Developed a suffix-array-based search engine for the site today. While a simple regex search was enough, couldn’t resist the technical elegance of a proper index.
Indexer: Implemented the indexer in Perl to crawl the HTML, lowercase the text, and encode it into UTF-8 bytes. Used a null byte sentinel to mark document boundaries and stored the lexicographically sorted 32-bit unsigned integer offsets to sa.bin:
my @sa = 0 .. (length($corpus) - 1);
{
use bytes; # Force compare raw bytes
@sa = sort {
# First 64 bytes check (fast path)
(substr($corpus, $a, 64) cmp substr($corpus, $b, 64)) ||
# Full string fallback (required for correctness)
(substr($corpus, $a) cmp substr($corpus, $b))
} @sa;
}
32-bit offsets provide a 4 GB ceiling—overkill for a personal site, but comforting to have.
Linear SA-IS is not in the base system. Implemented O(L⋅N log N) sort with a fast path that caps L at 64 instead. Without the fast path indexing 100 8 KB articles takes 6.58 minutes. Fast path reduces that to 2.69 seconds. Tested with 16 (2.68s), 32 (2.69s), 128 (2.75s), and 256 (2.77s) bytes. 64 bytes balances fast path coverage and speed.
Search: Implemented the search in a FastCGI script as a textbook range query with two binary searches. Leveraged the fixed-width offsets for fast random access to the index:
seek($fh_sa, $mid * 4, 0);
read($fh_sa, my $bin_off, 4);
my $off = unpack("L", $bin_off);
seek($fh_cp, $off, 0);
read($fh_cp, my $text, $query_len);
Chose seek + read over mmap because it outperformed mmap for <1k files. At 10k, mmap was occasionally faster (~200 µs), but used more memory—possibly due to OpenBSD’s VM security trade-offs. Results may vary by OS.

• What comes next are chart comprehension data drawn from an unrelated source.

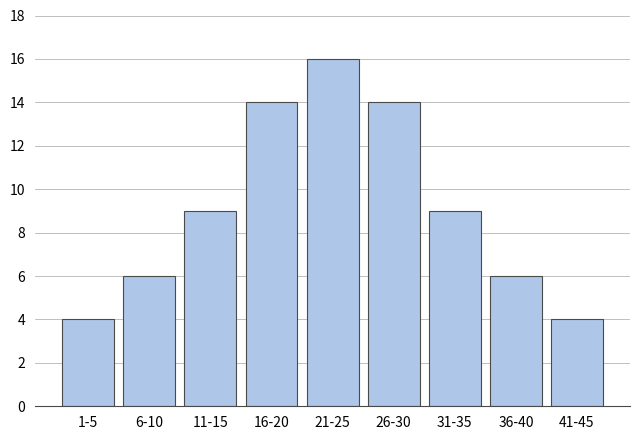

Reading left to right, list all the values displayed in this chart.

4	6	9	14	16	14	9	6	4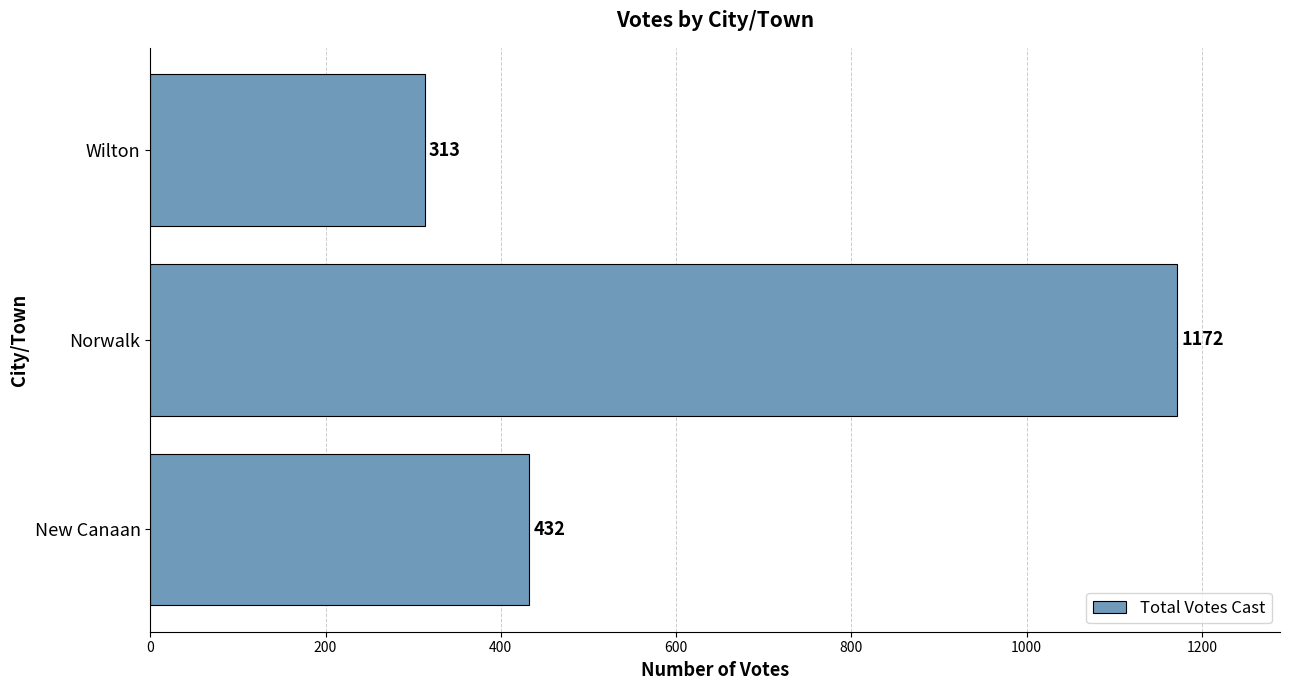

Count the number of categories in the chart.

3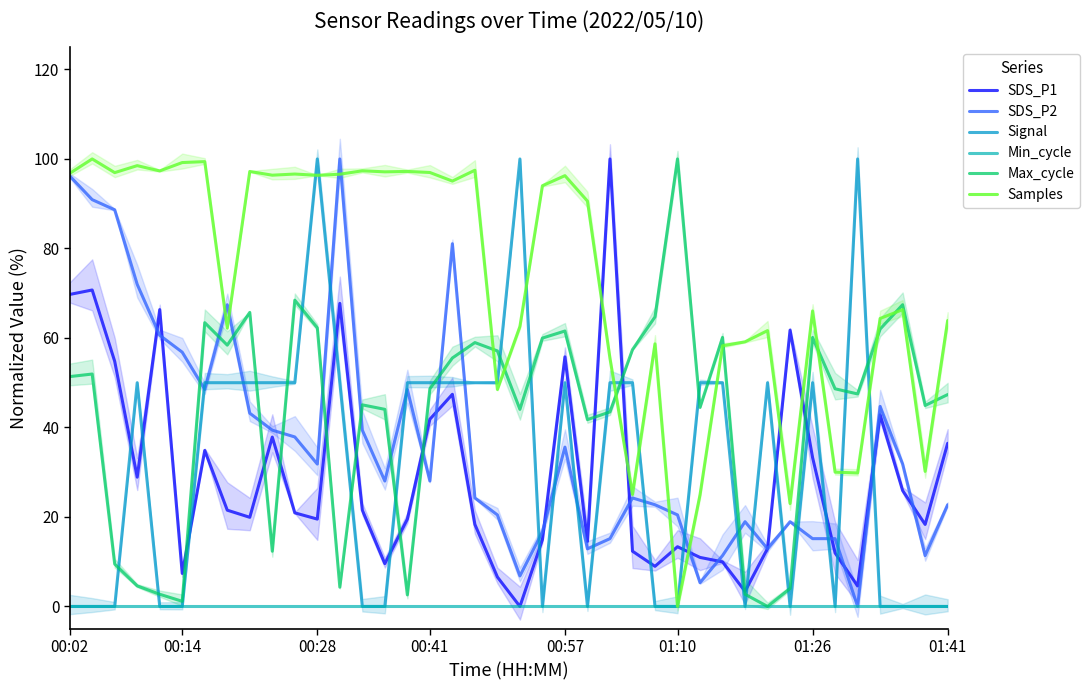

Between 16 and 00:41, which is larger?

16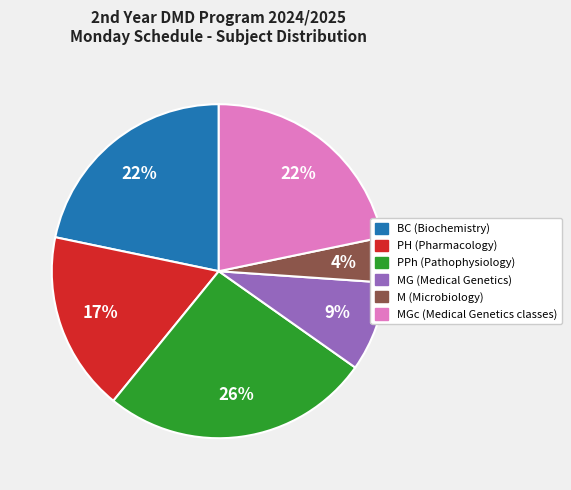

To the nearest percent, what is the average slice percentage?

17%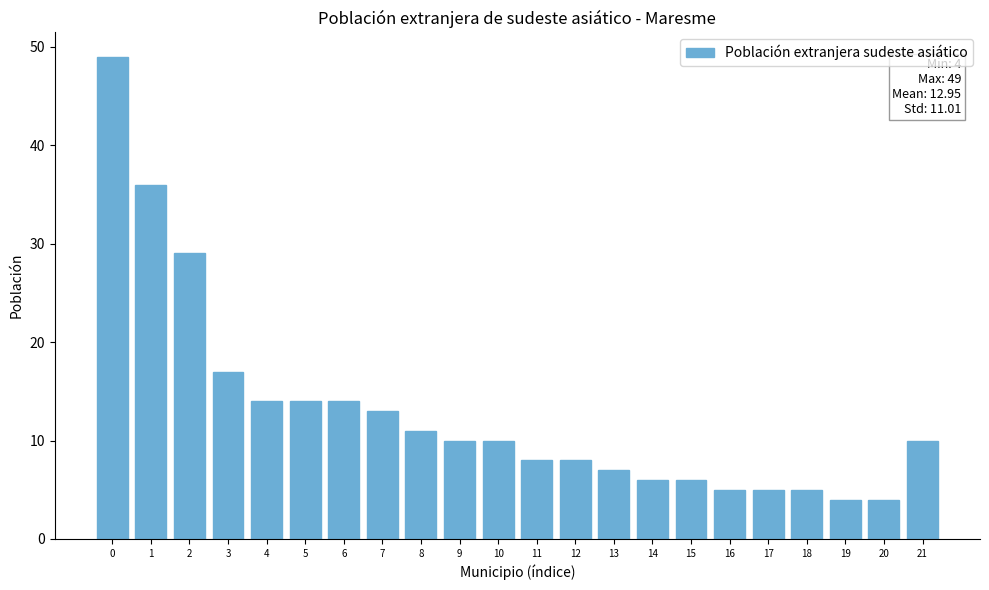

Reading left to right, list all the values displayed in this chart.

49	36	29	17	14	14	14	13	11	10	10	8	8	7	6	6	5	5	5	4	4	10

Benchmarked on T490 (i7-10510U, OpenBSD 7.8, article size: 16 KB) against linear regex search:
============================================================= SEARCH BENCHMARK: Suffix array vs. Linear regex ARTICLE SIZE: 8 KB ============================================================= 500 files (Targeting: keyword_-1): ----------------+----------------------+--------------------- METRIC | SA | REGEX ----------------+----------------------+--------------------- Search time | 0.0014s | 0.0451s Peak RAM | 8124 KB | 9612 KB Indexing time | 18.1865s | N/A Index size | 19610.39 KB | N/A ----------------+----------------------+--------------------- 1000 files (Targeting: keyword_-1): ----------------+----------------------+--------------------- METRIC | SA | REGEX ----------------+----------------------+--------------------- Search time | 0.0021s | 0.0918s Peak RAM | 8280 KB | 9960 KB Indexing time | 43.1748s | N/A Index size | 39225.06 KB | N/A ----------------+----------------------+--------------------- 10000 files (Targeting: keyword_-1): ----------------+----------------------+--------------------- METRIC | SA | REGEX ----------------+----------------------+--------------------- Search time | 0.0173s | 1.1275s Peak RAM | 11848 KB | 13392 KB Indexing time | 663.3909s | N/A Index size | 392263.01 KB | N/A ----------------+----------------------+---------------------
Security: httpd, slowcgi, Perl are in the OpenBSD base system. Used file system permissions to govern access. Hardened the system by running it in chroot.
Resource exhaustion and XSS attacks are inherent. Limited concurrent searches using lock-file semaphores, and capped the query length (64 B) and the result set (20). Mitigated XSS by HTML-escaping all output using HTML::Escape.
At six articles a year, this should work for the next 1600 years. Penciled in the next release for Anno Domini 3626.